GK: It was Black Friday yesterday -- the day when retailers go into the black, or not, as the case may be, and crowds of demented shoppers waited all night outside the stores for the doors to open at 3:00 A.M. (MOB MUTTERING, DOGS BARKING, DOOR OPENS, STAMPEDE) and eager shoppers streamed in looking for those big bargains-(PEOPLE SHOVING AND JOSTLING)-and because of the economy there are now some amazing bargains on many quality items, such as this pair of battery-operated talking dolphins (FN: Hi, I'm a mammal, just like you. I'm warm blooded and I suckle my young. Want to watch?), for just 49.99, marked down from 60, and you can get a 35 h.p. blender powerful enough to take all of your Thanksgiving leftovers -- (SERIES OF SPLORTS AND SUCKING VISCOUS SOUNDS), potatoes and pies and turkey and gravy and cranberry and all of it and (BLENDER) mix it up into a thick Thanksgiving shake.
And how about this GPS system for the office (PINGS) which tracks management and tells you when your supervisor is near and how to take evasive action (FN: Turn left and duck into the doorway. Turn off light and crouch under desk). And if your vacuum cleaner has gotten weak and listless, you can get big savings on powerful commercial-strength vacuum cleaners (BIG VACUUM) strong enough to pick up bricks, rocks, small children (CHILD), -- everything is marked down, everything must go --

GK: These ionic diffuser hairdryers (HAIRDRYER) which actually create new hair follicles where none had been before -- careful not to aim that at your face -- and this 400-cup espresso machine (BIG ESPRESSO) that you operate by pedaling it so it's also a stationary bike , (SFX, EFFORT AND PANTING)-comes with a video that simulates being at a real coffee shop (COFFEE SHOP AMBIENCE) all at prices way lower than you would pay if you were inclined to buy one of those things in the first place, which you may not have been but now that they're so cheap, why not?

And it's not just electronics . It's also clothing. Big Midwestern puffy coats with big pockets where you can carry your heater cats (CAT). 50% off. Fancy Super tight high-waisted white jeans (TIGHT JEANS) with studded detailing that make you look like a rock star. (FN SINGS: Hey hey momma look I got these jeans, they haven't been in style since I was seventeen) (ZEPPELIN GUITAR RIFF)
And big deals for the kitchen and bath, as well. Toilet Plungers--(PLUNGING)--these are power plungers that can unplug your toilet so fast, that your stuff is plunged all the way to the upstairs neighbors and it comes shooting out of their toilet and hits the ceiling (PLUNGING, SPLAT, DISTANT YELL). Antibacterial scrub sponges and gas masks, also 40% off. (SCRUBBING, GAS MASK BREATHING)
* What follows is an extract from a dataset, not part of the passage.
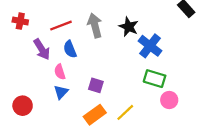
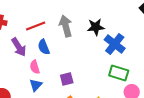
black star: (129, 27) -> (96, 27), turned -30
purple square: (96, 85) -> (67, 79), turned -32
GK: And there's no better time to buy a luxury yacht (BOAT HORN)-imagine yourself at the wheel of a 48-foot runabout heading for port (WAVES, SEAGULLS)--servants below deck pouring champagne (POP, POURS), the cook flaming tonight's creme brulee course (TORCH), the lounge act down there warming up

I am the man who sings on your big boat
I make big money and I like to gloat
How do you like my gold tuxedo coat?
I love your boat I love your boat

GK: And there's you in your white captain's cap and the gold braid, commanding the admiration of your little family as you stand, lashed by the sea (WAVE), and yet remaining true to your mission -- (TR: -- there is a white whale out there and we're not going home until we find him. WHALE CRY). Yes, if you don't know how much it costs, you might still be able to afford it. If you act now. Bargains galore. Yours. Terrific deals all over the place.